**Exercise aim**
Verbatim transcription with images omitted: return the entries below in full.

◇ ◇ ◇

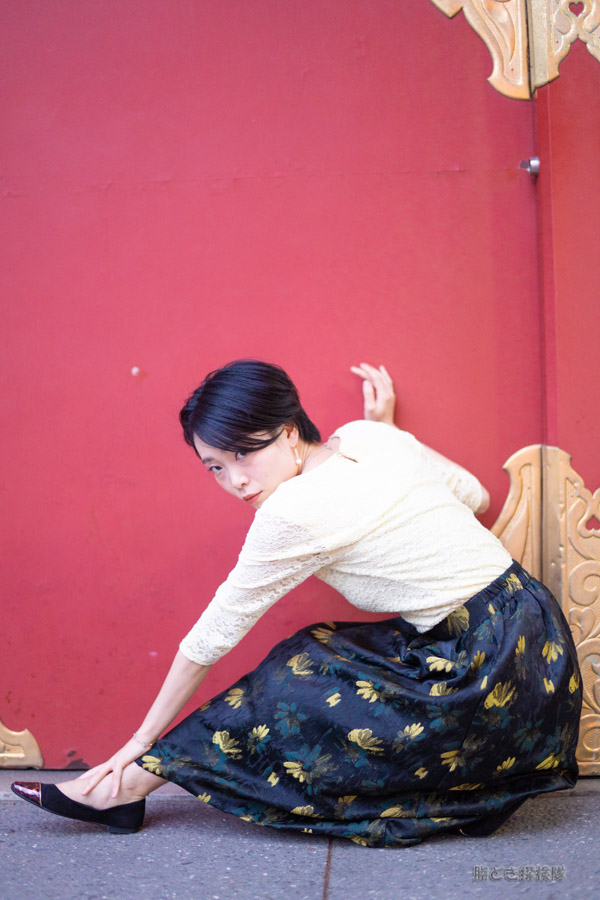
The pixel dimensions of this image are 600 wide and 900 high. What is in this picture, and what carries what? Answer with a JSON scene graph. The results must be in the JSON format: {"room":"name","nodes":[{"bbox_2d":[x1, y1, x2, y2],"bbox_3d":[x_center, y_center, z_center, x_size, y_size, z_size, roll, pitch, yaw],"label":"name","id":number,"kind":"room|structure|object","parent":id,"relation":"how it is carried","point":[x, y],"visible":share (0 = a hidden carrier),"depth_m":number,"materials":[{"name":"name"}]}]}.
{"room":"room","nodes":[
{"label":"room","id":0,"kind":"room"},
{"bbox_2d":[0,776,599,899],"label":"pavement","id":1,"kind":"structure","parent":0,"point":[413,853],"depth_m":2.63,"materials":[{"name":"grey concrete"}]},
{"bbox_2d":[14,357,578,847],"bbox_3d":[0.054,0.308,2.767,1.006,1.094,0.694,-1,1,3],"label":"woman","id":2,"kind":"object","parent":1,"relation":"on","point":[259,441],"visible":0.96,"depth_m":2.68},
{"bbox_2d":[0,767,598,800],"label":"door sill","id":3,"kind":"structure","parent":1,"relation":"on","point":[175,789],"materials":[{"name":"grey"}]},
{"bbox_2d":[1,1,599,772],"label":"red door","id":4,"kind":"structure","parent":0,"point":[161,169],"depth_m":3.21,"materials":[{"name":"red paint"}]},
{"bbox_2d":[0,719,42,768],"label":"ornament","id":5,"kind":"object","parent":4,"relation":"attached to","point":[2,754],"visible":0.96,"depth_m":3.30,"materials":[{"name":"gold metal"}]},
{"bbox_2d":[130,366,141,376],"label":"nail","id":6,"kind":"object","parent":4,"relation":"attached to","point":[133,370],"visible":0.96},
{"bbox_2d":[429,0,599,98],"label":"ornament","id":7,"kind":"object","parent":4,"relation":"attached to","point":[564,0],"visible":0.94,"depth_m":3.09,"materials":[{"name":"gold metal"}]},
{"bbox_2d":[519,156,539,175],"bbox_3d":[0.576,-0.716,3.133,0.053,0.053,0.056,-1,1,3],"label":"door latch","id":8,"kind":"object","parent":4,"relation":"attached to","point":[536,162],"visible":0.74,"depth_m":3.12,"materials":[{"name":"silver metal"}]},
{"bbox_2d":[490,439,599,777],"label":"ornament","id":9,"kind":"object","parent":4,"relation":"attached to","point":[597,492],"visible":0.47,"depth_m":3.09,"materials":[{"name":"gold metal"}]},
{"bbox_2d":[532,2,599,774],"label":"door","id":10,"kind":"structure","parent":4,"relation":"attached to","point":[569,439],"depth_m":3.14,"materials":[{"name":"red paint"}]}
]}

◇ ◇ ◇

**Answer**
The pixel dimensions of this image are 600 wide and 900 high. What is in this picture, and what carries what? Answer with a JSON scene graph. The results must be in the JSON format: {"room":"name","nodes":[{"bbox_2d":[x1, y1, x2, y2],"bbox_3d":[x_center, y_center, z_center, x_size, y_size, z_size, roll, pitch, yaw],"label":"name","id":number,"kind":"room|structure|object","parent":id,"relation":"how it is carried","point":[x, y],"visible":share (0 = a hidden carrier),"depth_m":number,"materials":[{"name":"name"}]}]}.
{"room":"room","nodes":[
{"label":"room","id":0,"kind":"room"},
{"bbox_2d":[0,776,599,899],"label":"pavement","id":1,"kind":"structure","parent":0,"point":[413,853],"depth_m":2.63,"materials":[{"name":"grey concrete"}]},
{"bbox_2d":[14,357,578,847],"bbox_3d":[0.054,0.308,2.767,1.006,1.094,0.694,-1,1,3],"label":"woman","id":2,"kind":"object","parent":1,"relation":"on","point":[259,441],"visible":0.96,"depth_m":2.68},
{"bbox_2d":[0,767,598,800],"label":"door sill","id":3,"kind":"structure","parent":1,"relation":"on","point":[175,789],"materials":[{"name":"grey"}]},
{"bbox_2d":[1,1,599,772],"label":"red door","id":4,"kind":"structure","parent":0,"point":[161,169],"depth_m":3.21,"materials":[{"name":"red paint"}]},
{"bbox_2d":[0,719,42,768],"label":"ornament","id":5,"kind":"object","parent":4,"relation":"attached to","point":[2,754],"visible":0.96,"depth_m":3.30,"materials":[{"name":"gold metal"}]},
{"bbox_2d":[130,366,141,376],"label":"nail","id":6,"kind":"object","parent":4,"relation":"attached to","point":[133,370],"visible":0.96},
{"bbox_2d":[429,0,599,98],"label":"ornament","id":7,"kind":"object","parent":4,"relation":"attached to","point":[564,0],"visible":0.94,"depth_m":3.09,"materials":[{"name":"gold metal"}]},
{"bbox_2d":[519,156,539,175],"bbox_3d":[0.576,-0.716,3.133,0.053,0.053,0.056,-1,1,3],"label":"door latch","id":8,"kind":"object","parent":4,"relation":"attached to","point":[536,162],"visible":0.74,"depth_m":3.12,"materials":[{"name":"silver metal"}]},
{"bbox_2d":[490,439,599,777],"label":"ornament","id":9,"kind":"object","parent":4,"relation":"attached to","point":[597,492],"visible":0.47,"depth_m":3.09,"materials":[{"name":"gold metal"}]},
{"bbox_2d":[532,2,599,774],"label":"door","id":10,"kind":"structure","parent":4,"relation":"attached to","point":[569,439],"depth_m":3.14,"materials":[{"name":"red paint"}]}
]}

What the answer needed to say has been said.